Created attachment 107471 [details] acpidump
OK, so now it's clear what happens. PEX2, PEX3, PEX4 and PEX6 are ACPI device objects that have no corresponding PCI devices in the system, so when a device check notify for one of them occurs, we go to the parent bus (which is a root bus) and rescan from there. PEX5 actually corresponds to a PCIe port, so the notify for that object doesn't generate the excess output. Clearly, we should not blindly go for rescanning the parent if the notify is for an object without an existing physical device corresponding to it.

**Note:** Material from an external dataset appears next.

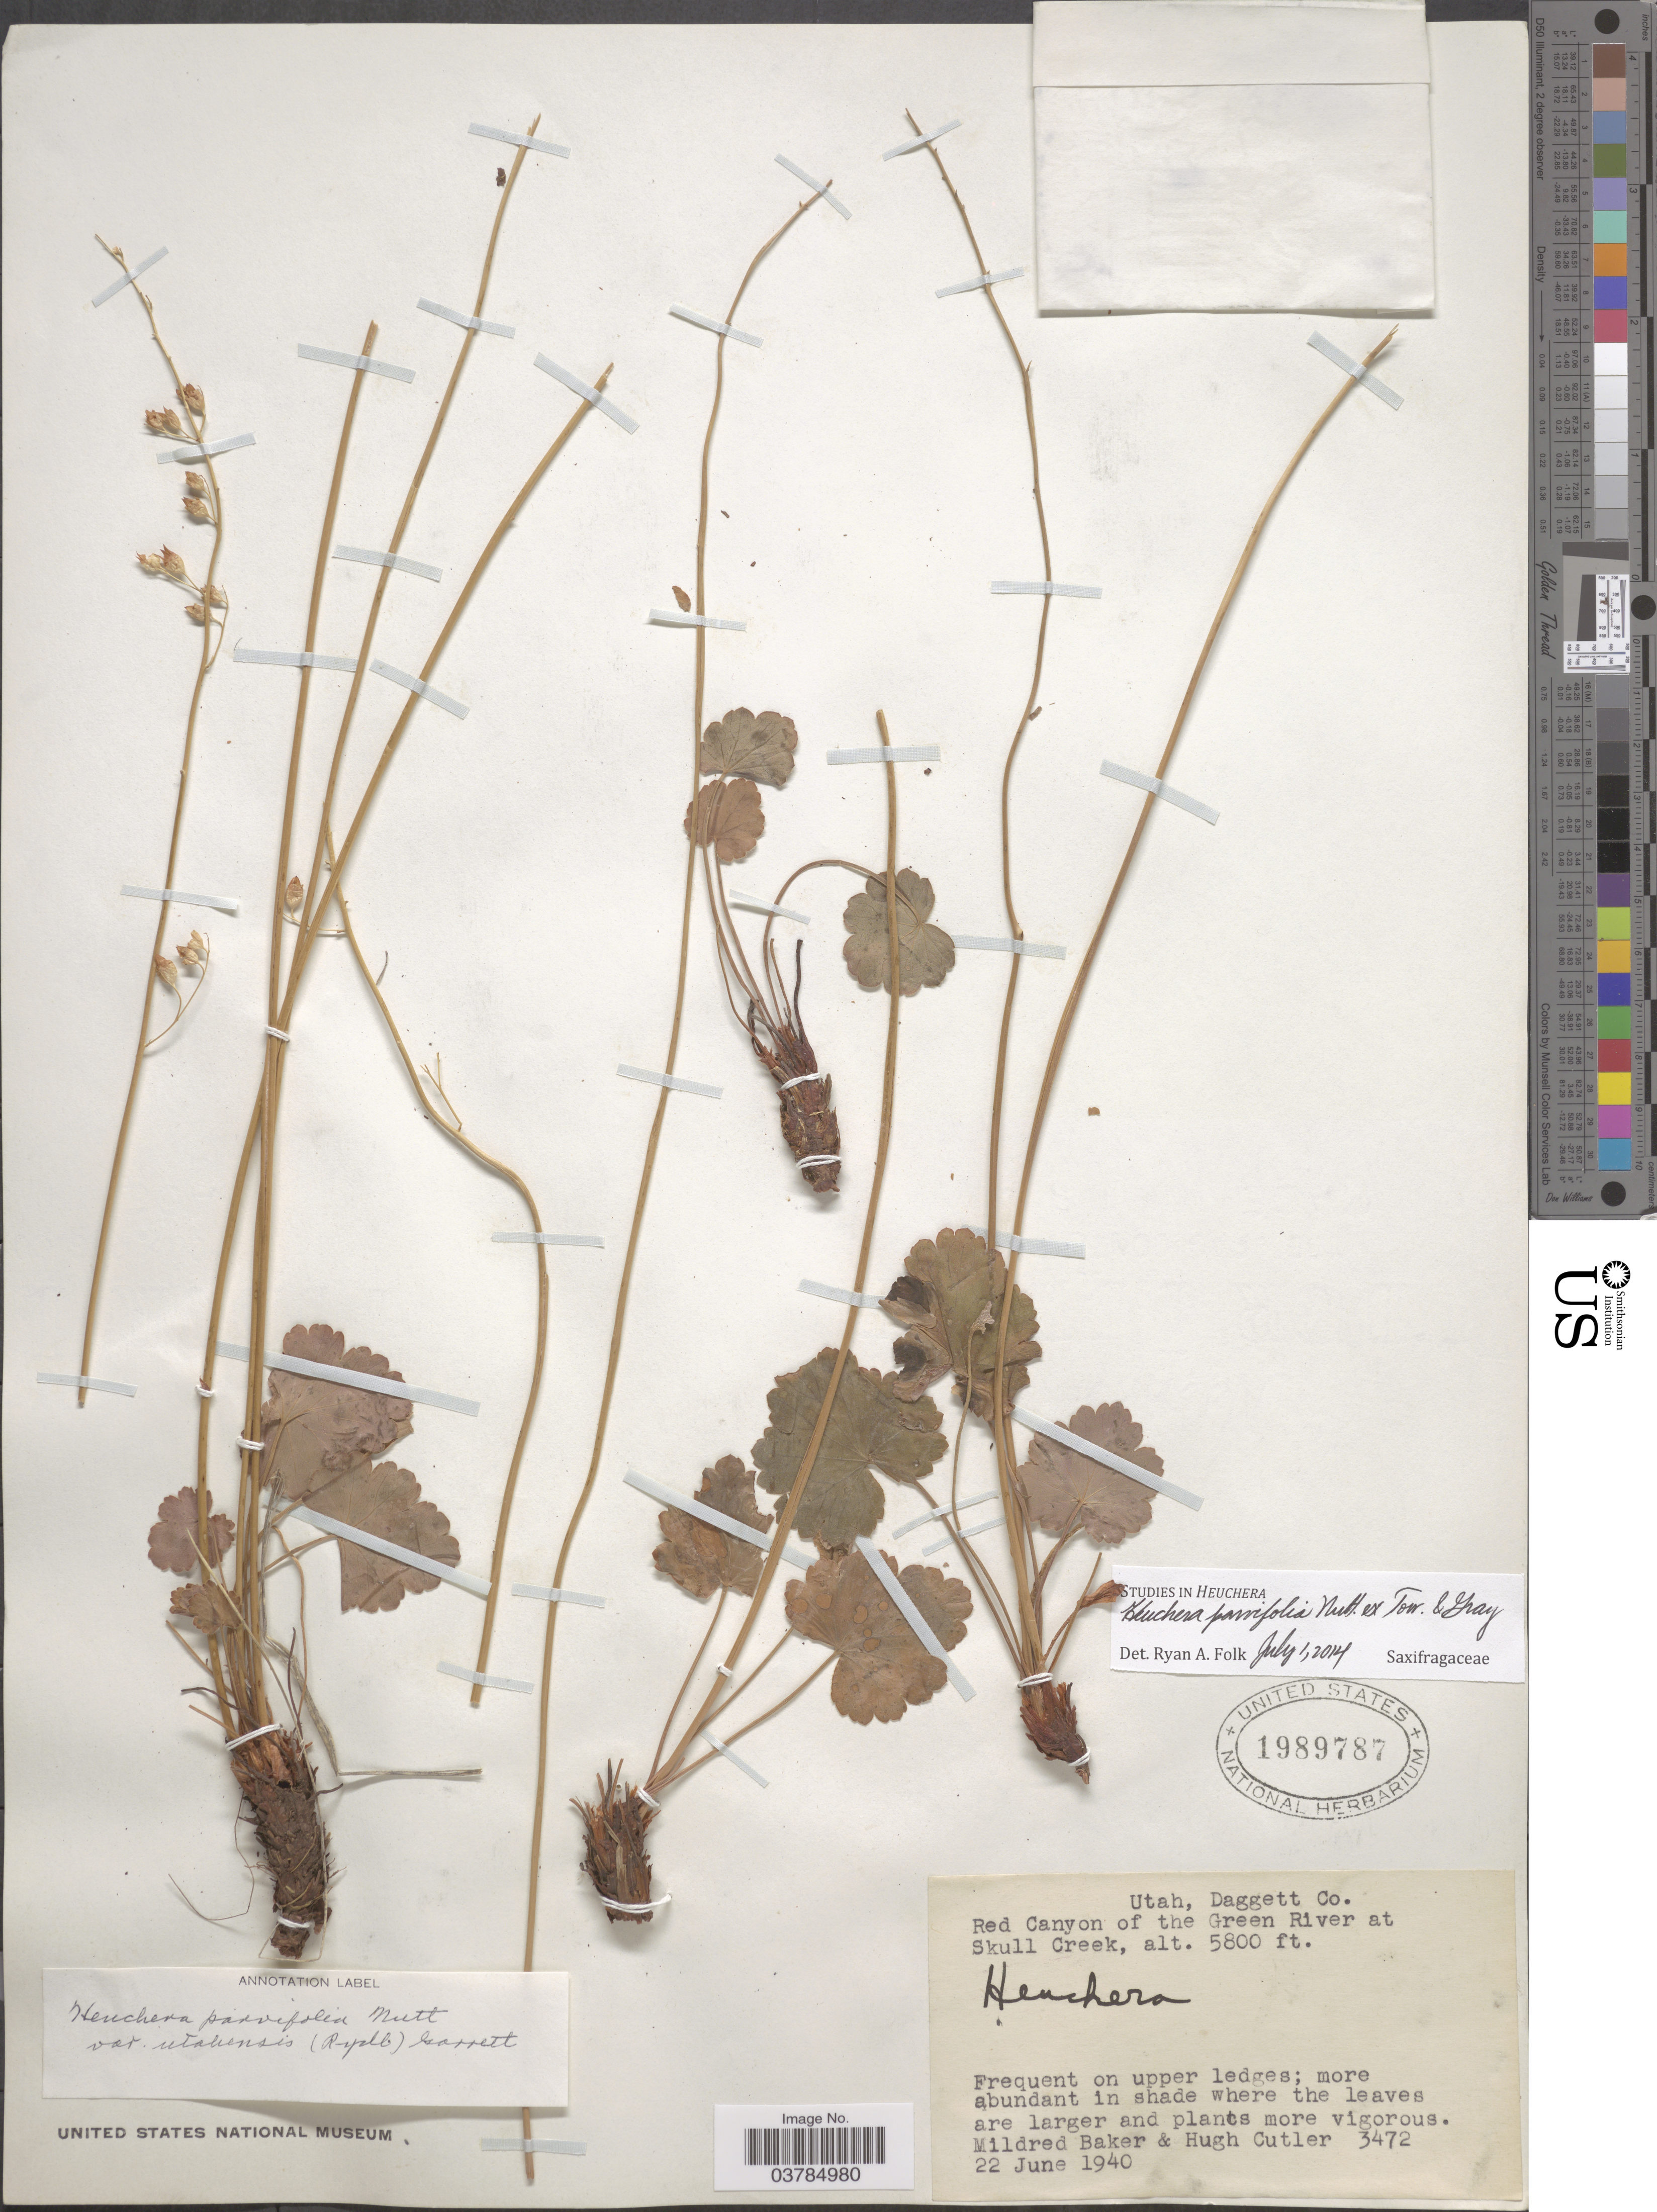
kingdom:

Created attachment 107491 [details] ACPIPHP: Avoid bus scans for spurious device check notifications Alex, can you please try this patch? It's purpose is to skip the parent bus scan if we don't find anything new in the given slot after a device check notify. And by the way, I don't think there are too many systems like this out there and I do think that it's pretty damn broken (it is not OK to send device check notifications for devices that aren't and have never been physically present in my opinion).
The patch is on top of: https://patchwork.kernel.org/patch/2854069/ https://patchwork.kernel.org/patch/2854540/ https://patchwork.kernel.org/patch/2854543/
(In reply to Rafael J. Wysocki from comment #8) > Created attachment 107491 [details] > ACPIPHP: Avoid bus scans for spurious device check notifications > > Alex, can you please try this patch? Works well, new stats below. Handful more lines, mostly from still having the s/dbg/pr_info/ additional output. Timing is well within the noise factor for my system. Not nearly as many repeated lines in dmesg. Thanks! $ dmesg | wc 1066 9271 72456 $ dmesg | tail --lines=1 [ 29.185420] Ebtables v2.0 registered $ dmesg | colrm 1 15 | sort | uniq -c | sort -nr | head --lines=25 7 SMP alternatives: lockdep: fixing up alternatives 7 pci 0000:01:00.0: reg 0x184: [mem 0x00000000-0x00003fff 64bit] 5 pci 0000:01:00.0: reg 0x190: [mem 0x00000000-0x00003fff 64bit] 5 ACPI Warning: 5 (20130725/utaddress-251) 4 pci 0000:01:00.1: reg 0x184: [mem 0x00000000-0x00003fff 64bit] 3 pci 0000:01:00.1: reg 0x190: [mem 0x00000000-0x00003fff 64bit] 3 ACPI: If an ACPI driver is available for this device, you should use it instead of the native driver 2 reg 3, base: 12GB, range: 2GB, type WB 2 reg 2, base: 8GB, range: 4GB, type WB 2 pci 0000:00:1c.4: PCI bridge to [bus 05] 2 pci 0000:00:1c.4: bridge window [mem 0xf4f00000-0xf4ffffff] 2 pci 0000:00:1c.0: PCI bridge to [bus 04] 2 pci 0000:00:07.0: PCI bridge to [bus 03] 2 pci 0000:00:07.0: bridge window [mem 0xf2000000-0xf40fffff] 2 pci 0000:00:07.0: bridge window [mem 0xe0000000-0xf1ffffff 64bit pref] 2 pci 0000:00:07.0: bridge window [io 0x4000-0x4fff] 2 pci 0000:00:03.0: PCI bridge to [bus 02] 2 pci 0000:00:03.0: bridge window [mem 0xf4e00000-0xf4efffff] 2 pci 0000:00:03.0: bridge window [mem 0xd0000000-0xdfffffff 64bit pref] 2 pci 0000:00:03.0: bridge window [io 0x3000-0x3fff] 2 pci 0000:00:01.0: PCI bridge to [bus 01] 2 pci 0000:00:01.0: bridge window [mem 0xf4100000-0xf4bfffff] 2 pci 0000:00:01.0: bridge window [io 0x2000-0x2fff] 2 No AGP bridge found
OK, let's mark it as resolved, then. Thanks for testing!
Fixed by commit a47d8c8 ACPI / hotplug / PCI: Avoid parent bus rescans on spurious device checks.